Once you cross the Sabine River and continue East, every self-respecting landscape is anchored by a magnolia tree. And in May they are in bloom, giant white blooms befitting those large leathery leaves that fall year round, the price to be paid for their dark green elegance. The best specimens are unfettered by other flora and stand majestically alone on a grassy knoll.


We spent the better part of the week before we left wondering if we could cross the Mississippi.  As as matter of fact it was a non-event at Natchez.  Natchez had the forward thinking to be built on a bluff, so all those antebellum mansions are just fine.  Across the river in Louisiana, it's a different story.  But let me just ask you.  If you built a convention center, a surgery center and a new hospital on the land between the levee(which was still holding back the water for all those homes and businesses who built behind the protection of the levee) and the river, should you be surprised that you are flooded?  A nurse from Natchez, commenting on the phone calls from across the river that it was flooding in the hospital, said, "Well, yeah.  And those were doctors who built it there." 

Driving the Natchez Trace Parkway is the motoring equivalent of a massage.  It rolls and winds without traffic of any kind.   In Mississippi, evidence of the violent tornadoes was evident for about 50 miles, a vast forest of overturned and split trees in the wake of the giant storms.  We exited the Trace for the night in Canton Mississippi, made famous by the movie, A Time to Kill. Can you picture the courtroom?
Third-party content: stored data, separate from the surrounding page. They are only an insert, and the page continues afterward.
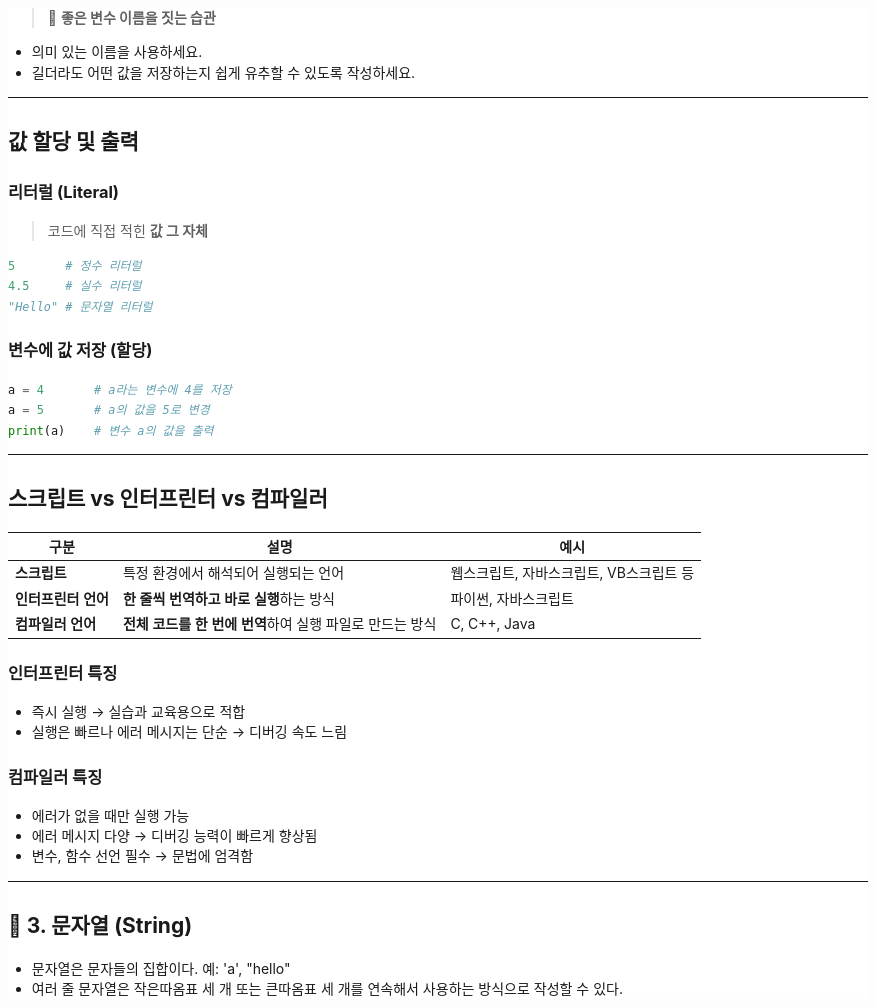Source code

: > 📌 **좋은 변수 이름을 짓는 습관**
- 의미 있는 이름을 사용하세요.
- 길더라도 어떤 값을 저장하는지 쉽게 유추할 수 있도록 작성하세요.

---

## 값 할당 및 출력

### 리터럴 (Literal)
> 코드에 직접 적힌 **값 그 자체**

```python
5       # 정수 리터럴
4.5     # 실수 리터럴
"Hello" # 문자열 리터럴
```

### 변수에 값 저장 (할당)
```python
a = 4       # a라는 변수에 4를 저장
a = 5       # a의 값을 5로 변경
print(a)    # 변수 a의 값을 출력
```

---

## 스크립트 vs 인터프린터 vs 컴파일러

| 구분 | 설명 | 예시 |
|------|------|------|
| **스크립트** | 특정 환경에서 해석되어 실행되는 언어 | 웹스크립트, 자바스크립트, VB스크립트 등 |
| **인터프린터 언어** | **한 줄씩 번역하고 바로 실행**하는 방식 | 파이썬, 자바스크립트 |
| **컴파일러 언어** | **전체 코드를 한 번에 번역**하여 실행 파일로 만드는 방식 | C, C++, Java |

### 인터프린터 특징
- 즉시 실행 → 실습과 교육용으로 적합
- 실행은 빠르나 에러 메시지는 단순 → 디버깅 속도 느림

### 컴파일러 특징
- 에러가 없을 때만 실행 가능
- 에러 메시지 다양 → 디버깅 능력이 빠르게 향상됨
- 변수, 함수 선언 필수 → 문법에 엄격함

---

## 📌 3. 문자열 (String)

- 문자열은 문자들의 집합이다. 예: 'a', "hello"
- 여러 줄 문자열은 작은따옴표 세 개 또는 큰따옴표 세 개를 연속해서 사용하는 방식으로 작성할 수 있다.
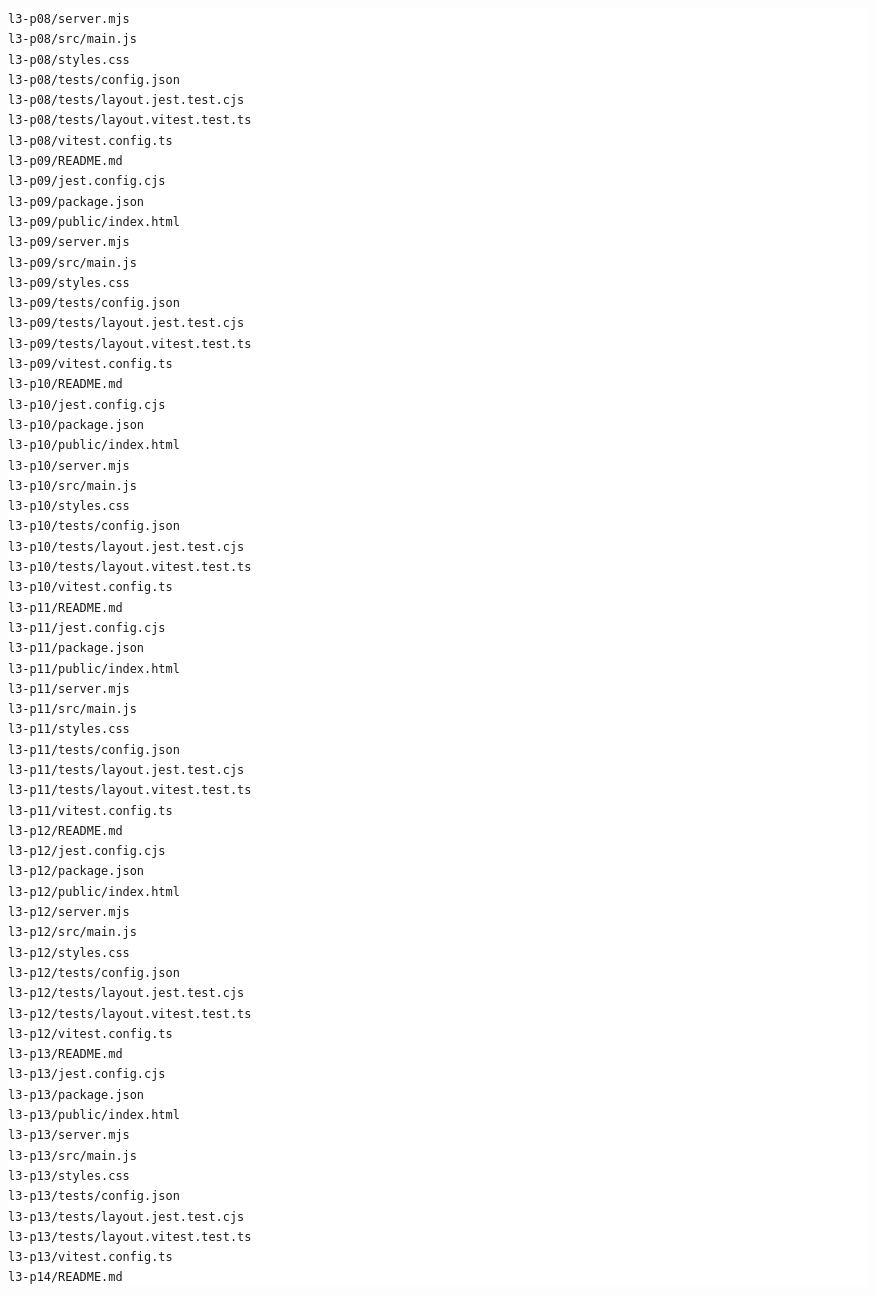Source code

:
 ```
l3-p08/server.mjs
l3-p08/src/main.js
l3-p08/styles.css
l3-p08/tests/config.json
l3-p08/tests/layout.jest.test.cjs
l3-p08/tests/layout.vitest.test.ts
l3-p08/vitest.config.ts
l3-p09/README.md
l3-p09/jest.config.cjs
l3-p09/package.json
l3-p09/public/index.html
l3-p09/server.mjs
l3-p09/src/main.js
l3-p09/styles.css
l3-p09/tests/config.json
l3-p09/tests/layout.jest.test.cjs
l3-p09/tests/layout.vitest.test.ts
l3-p09/vitest.config.ts
l3-p10/README.md
l3-p10/jest.config.cjs
l3-p10/package.json
l3-p10/public/index.html
l3-p10/server.mjs
l3-p10/src/main.js
l3-p10/styles.css
l3-p10/tests/config.json
l3-p10/tests/layout.jest.test.cjs
l3-p10/tests/layout.vitest.test.ts
l3-p10/vitest.config.ts
l3-p11/README.md
l3-p11/jest.config.cjs
l3-p11/package.json
l3-p11/public/index.html
l3-p11/server.mjs
l3-p11/src/main.js
l3-p11/styles.css
l3-p11/tests/config.json
l3-p11/tests/layout.jest.test.cjs
l3-p11/tests/layout.vitest.test.ts
l3-p11/vitest.config.ts
l3-p12/README.md
l3-p12/jest.config.cjs
l3-p12/package.json
l3-p12/public/index.html
l3-p12/server.mjs
l3-p12/src/main.js
l3-p12/styles.css
l3-p12/tests/config.json
l3-p12/tests/layout.jest.test.cjs
l3-p12/tests/layout.vitest.test.ts
l3-p12/vitest.config.ts
l3-p13/README.md
l3-p13/jest.config.cjs
l3-p13/package.json
l3-p13/public/index.html
l3-p13/server.mjs
l3-p13/src/main.js
l3-p13/styles.css
l3-p13/tests/config.json
l3-p13/tests/layout.jest.test.cjs
l3-p13/tests/layout.vitest.test.ts
l3-p13/vitest.config.ts
l3-p14/README.md
```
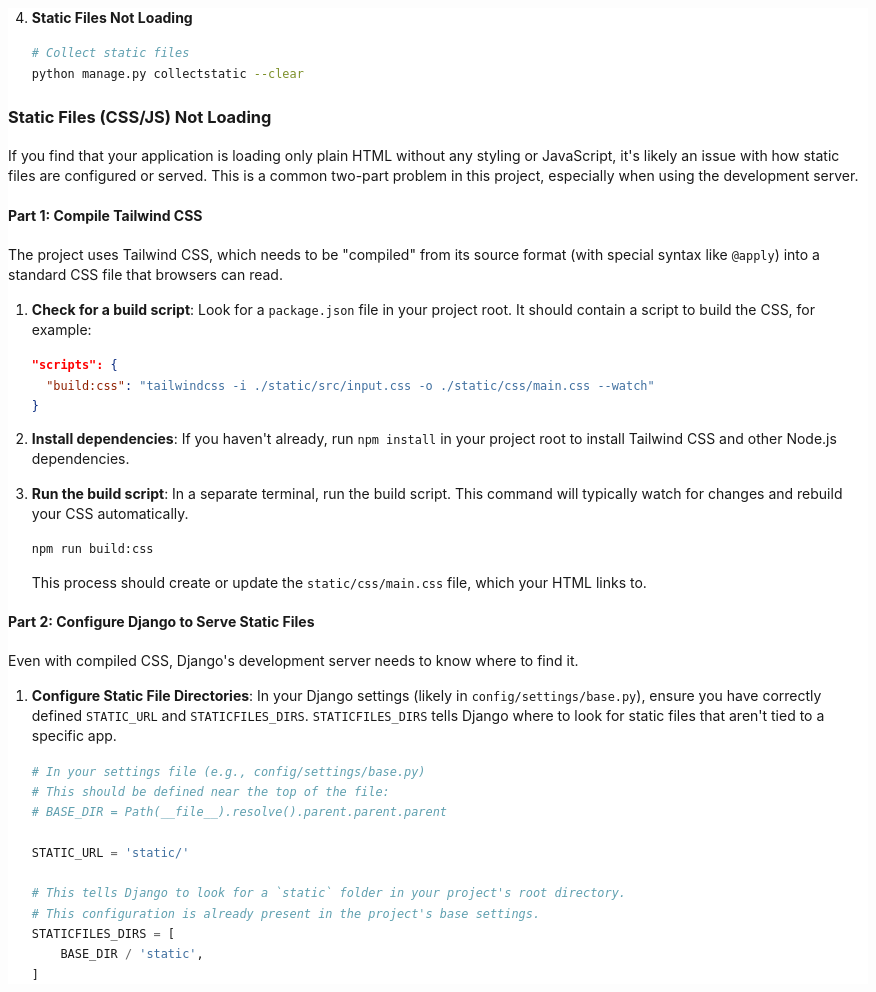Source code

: 4. **Static Files Not Loading**
   ```bash
   # Collect static files
   python manage.py collectstatic --clear
   ```
### Static Files (CSS/JS) Not Loading

If you find that your application is loading only plain HTML without any styling or JavaScript, it's likely an issue with how static files are configured or served. This is a common two-part problem in this project, especially when using the development server.

#### Part 1: Compile Tailwind CSS

The project uses Tailwind CSS, which needs to be "compiled" from its source format (with special syntax like `@apply`) into a standard CSS file that browsers can read.

1.  **Check for a build script**: Look for a `package.json` file in your project root. It should contain a script to build the CSS, for example:
    ```json
    "scripts": {
      "build:css": "tailwindcss -i ./static/src/input.css -o ./static/css/main.css --watch"
    }
    ```

2.  **Install dependencies**: If you haven't already, run `npm install` in your project root to install Tailwind CSS and other Node.js dependencies.

3.  **Run the build script**: In a separate terminal, run the build script. This command will typically watch for changes and rebuild your CSS automatically.
    ```bash
    npm run build:css
    ```
    This process should create or update the `static/css/main.css` file, which your HTML links to.

#### Part 2: Configure Django to Serve Static Files

Even with compiled CSS, Django's development server needs to know where to find it.

1.  **Configure Static File Directories**: In your Django settings (likely in `config/settings/base.py`), ensure you have correctly defined `STATIC_URL` and `STATICFILES_DIRS`. `STATICFILES_DIRS` tells Django where to look for static files that aren't tied to a specific app.

    ```python
    # In your settings file (e.g., config/settings/base.py)
    # This should be defined near the top of the file:
    # BASE_DIR = Path(__file__).resolve().parent.parent.parent

    STATIC_URL = 'static/'

    # This tells Django to look for a `static` folder in your project's root directory.
    # This configuration is already present in the project's base settings.
    STATICFILES_DIRS = [
        BASE_DIR / 'static',
    ]
    ```
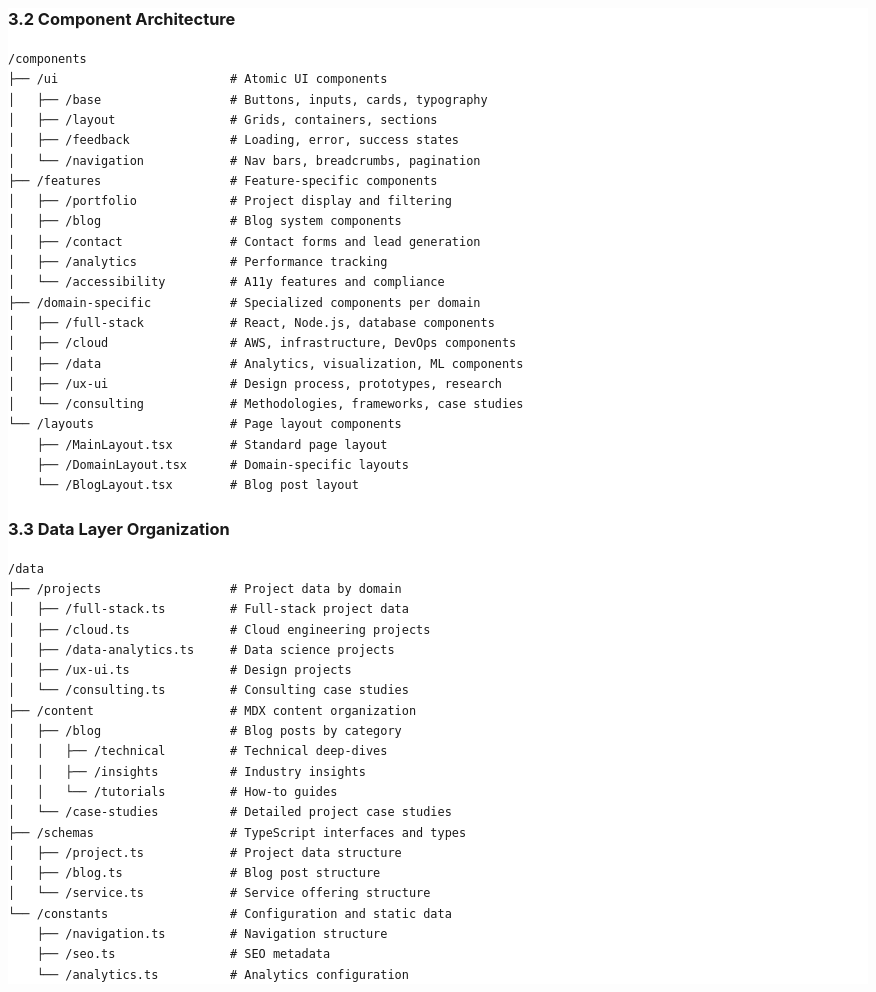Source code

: ### 3.2 Component Architecture
```
/components
├── /ui                        # Atomic UI components
│   ├── /base                  # Buttons, inputs, cards, typography
│   ├── /layout                # Grids, containers, sections
│   ├── /feedback              # Loading, error, success states
│   └── /navigation            # Nav bars, breadcrumbs, pagination
├── /features                  # Feature-specific components
│   ├── /portfolio             # Project display and filtering
│   ├── /blog                  # Blog system components
│   ├── /contact               # Contact forms and lead generation
│   ├── /analytics             # Performance tracking
│   └── /accessibility         # A11y features and compliance
├── /domain-specific           # Specialized components per domain
│   ├── /full-stack            # React, Node.js, database components
│   ├── /cloud                 # AWS, infrastructure, DevOps components
│   ├── /data                  # Analytics, visualization, ML components
│   ├── /ux-ui                 # Design process, prototypes, research
│   └── /consulting            # Methodologies, frameworks, case studies
└── /layouts                   # Page layout components
    ├── /MainLayout.tsx        # Standard page layout
    ├── /DomainLayout.tsx      # Domain-specific layouts
    └── /BlogLayout.tsx        # Blog post layout
```

### 3.3 Data Layer Organization
```
/data
├── /projects                  # Project data by domain
│   ├── /full-stack.ts         # Full-stack project data
│   ├── /cloud.ts              # Cloud engineering projects
│   ├── /data-analytics.ts     # Data science projects
│   ├── /ux-ui.ts              # Design projects
│   └── /consulting.ts         # Consulting case studies
├── /content                   # MDX content organization
│   ├── /blog                  # Blog posts by category
│   │   ├── /technical         # Technical deep-dives
│   │   ├── /insights          # Industry insights
│   │   └── /tutorials         # How-to guides
│   └── /case-studies          # Detailed project case studies
├── /schemas                   # TypeScript interfaces and types
│   ├── /project.ts            # Project data structure
│   ├── /blog.ts               # Blog post structure
│   └── /service.ts            # Service offering structure
└── /constants                 # Configuration and static data
    ├── /navigation.ts         # Navigation structure
    ├── /seo.ts                # SEO metadata
    └── /analytics.ts          # Analytics configuration
```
Another must see on the Trace is Elvis' birthplace in Tupelo.  I speak with the authority gained by reading the displays at his birthplace when I report that he never read music.  He was taught by his preacher and a few others after his mama bought him a guitar at Tupelo Hardware.  He wanted a bike or a rifle, but she thought those weren't safe.  Glad Mama protected him.  Thank you very much Gladys.